### ABOUT THIS TASK:
Within the data that follows, set down exactly the lines from the one containing "Fig. 14 - Maximum" through the one containing "Alternate/CPI | $55,000 |", both ends included.

----------------

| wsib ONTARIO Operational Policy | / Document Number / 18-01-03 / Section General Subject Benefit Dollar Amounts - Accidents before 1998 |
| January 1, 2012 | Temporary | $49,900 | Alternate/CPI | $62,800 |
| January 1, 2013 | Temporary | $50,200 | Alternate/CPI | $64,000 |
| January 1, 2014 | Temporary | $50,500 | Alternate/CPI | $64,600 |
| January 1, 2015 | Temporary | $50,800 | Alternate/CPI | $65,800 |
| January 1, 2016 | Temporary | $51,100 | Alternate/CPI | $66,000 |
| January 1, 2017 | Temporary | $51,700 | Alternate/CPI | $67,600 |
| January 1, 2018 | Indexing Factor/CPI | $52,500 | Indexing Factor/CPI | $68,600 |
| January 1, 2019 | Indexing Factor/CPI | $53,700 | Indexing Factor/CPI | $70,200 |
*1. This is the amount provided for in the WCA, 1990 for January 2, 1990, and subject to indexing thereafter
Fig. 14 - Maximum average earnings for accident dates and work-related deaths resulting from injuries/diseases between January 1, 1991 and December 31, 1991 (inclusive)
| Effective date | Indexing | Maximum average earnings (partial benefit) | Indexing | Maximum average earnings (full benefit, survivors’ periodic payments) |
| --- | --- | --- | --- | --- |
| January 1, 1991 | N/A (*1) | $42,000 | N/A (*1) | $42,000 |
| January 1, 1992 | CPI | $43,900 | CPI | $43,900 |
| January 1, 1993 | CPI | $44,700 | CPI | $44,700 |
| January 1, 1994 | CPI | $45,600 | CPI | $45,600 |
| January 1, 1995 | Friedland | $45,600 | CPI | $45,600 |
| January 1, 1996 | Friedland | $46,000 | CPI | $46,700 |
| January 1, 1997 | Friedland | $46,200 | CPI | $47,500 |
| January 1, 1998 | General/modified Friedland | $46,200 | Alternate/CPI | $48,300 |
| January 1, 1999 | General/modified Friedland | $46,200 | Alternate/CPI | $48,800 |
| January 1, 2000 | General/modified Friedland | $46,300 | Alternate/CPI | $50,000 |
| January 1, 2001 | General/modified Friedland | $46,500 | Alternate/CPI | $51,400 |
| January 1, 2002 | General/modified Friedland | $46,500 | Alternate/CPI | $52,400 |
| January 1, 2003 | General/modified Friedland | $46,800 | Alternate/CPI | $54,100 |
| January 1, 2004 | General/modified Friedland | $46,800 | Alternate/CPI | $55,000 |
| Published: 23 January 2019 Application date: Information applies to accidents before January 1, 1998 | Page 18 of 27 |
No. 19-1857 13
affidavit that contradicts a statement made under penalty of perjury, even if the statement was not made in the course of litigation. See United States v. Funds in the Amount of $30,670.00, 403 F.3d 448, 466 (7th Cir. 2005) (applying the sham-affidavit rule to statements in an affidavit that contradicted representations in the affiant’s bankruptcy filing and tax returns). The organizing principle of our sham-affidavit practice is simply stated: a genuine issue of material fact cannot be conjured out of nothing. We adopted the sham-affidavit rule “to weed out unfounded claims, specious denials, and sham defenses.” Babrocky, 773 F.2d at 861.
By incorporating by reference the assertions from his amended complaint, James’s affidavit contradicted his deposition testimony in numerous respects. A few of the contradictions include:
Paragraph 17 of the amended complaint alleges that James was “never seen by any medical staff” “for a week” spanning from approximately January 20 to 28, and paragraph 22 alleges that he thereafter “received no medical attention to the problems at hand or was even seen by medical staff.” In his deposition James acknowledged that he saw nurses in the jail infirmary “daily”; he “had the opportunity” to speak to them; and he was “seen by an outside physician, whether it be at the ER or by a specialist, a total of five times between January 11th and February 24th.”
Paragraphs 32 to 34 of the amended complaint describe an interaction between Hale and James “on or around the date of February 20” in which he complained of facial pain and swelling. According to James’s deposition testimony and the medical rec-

----------------

### OUTPUT OF THE EXERCISE:
Fig. 14 - Maximum average earnings for accident dates and work-related deaths resulting from injuries/diseases between January 1, 1991 and December 31, 1991 (inclusive)
| Effective date | Indexing | Maximum average earnings (partial benefit) | Indexing | Maximum average earnings (full benefit, survivors’ periodic payments) |
| --- | --- | --- | --- | --- |
| January 1, 1991 | N/A (*1) | $42,000 | N/A (*1) | $42,000 |
| January 1, 1992 | CPI | $43,900 | CPI | $43,900 |
| January 1, 1993 | CPI | $44,700 | CPI | $44,700 |
| January 1, 1994 | CPI | $45,600 | CPI | $45,600 |
| January 1, 1995 | Friedland | $45,600 | CPI | $45,600 |
| January 1, 1996 | Friedland | $46,000 | CPI | $46,700 |
| January 1, 1997 | Friedland | $46,200 | CPI | $47,500 |
| January 1, 1998 | General/modified Friedland | $46,200 | Alternate/CPI | $48,300 |
| January 1, 1999 | General/modified Friedland | $46,200 | Alternate/CPI | $48,800 |
| January 1, 2000 | General/modified Friedland | $46,300 | Alternate/CPI | $50,000 |
| January 1, 2001 | General/modified Friedland | $46,500 | Alternate/CPI | $51,400 |
| January 1, 2002 | General/modified Friedland | $46,500 | Alternate/CPI | $52,400 |
| January 1, 2003 | General/modified Friedland | $46,800 | Alternate/CPI | $54,100 |
| January 1, 2004 | General/modified Friedland | $46,800 | Alternate/CPI | $55,000 |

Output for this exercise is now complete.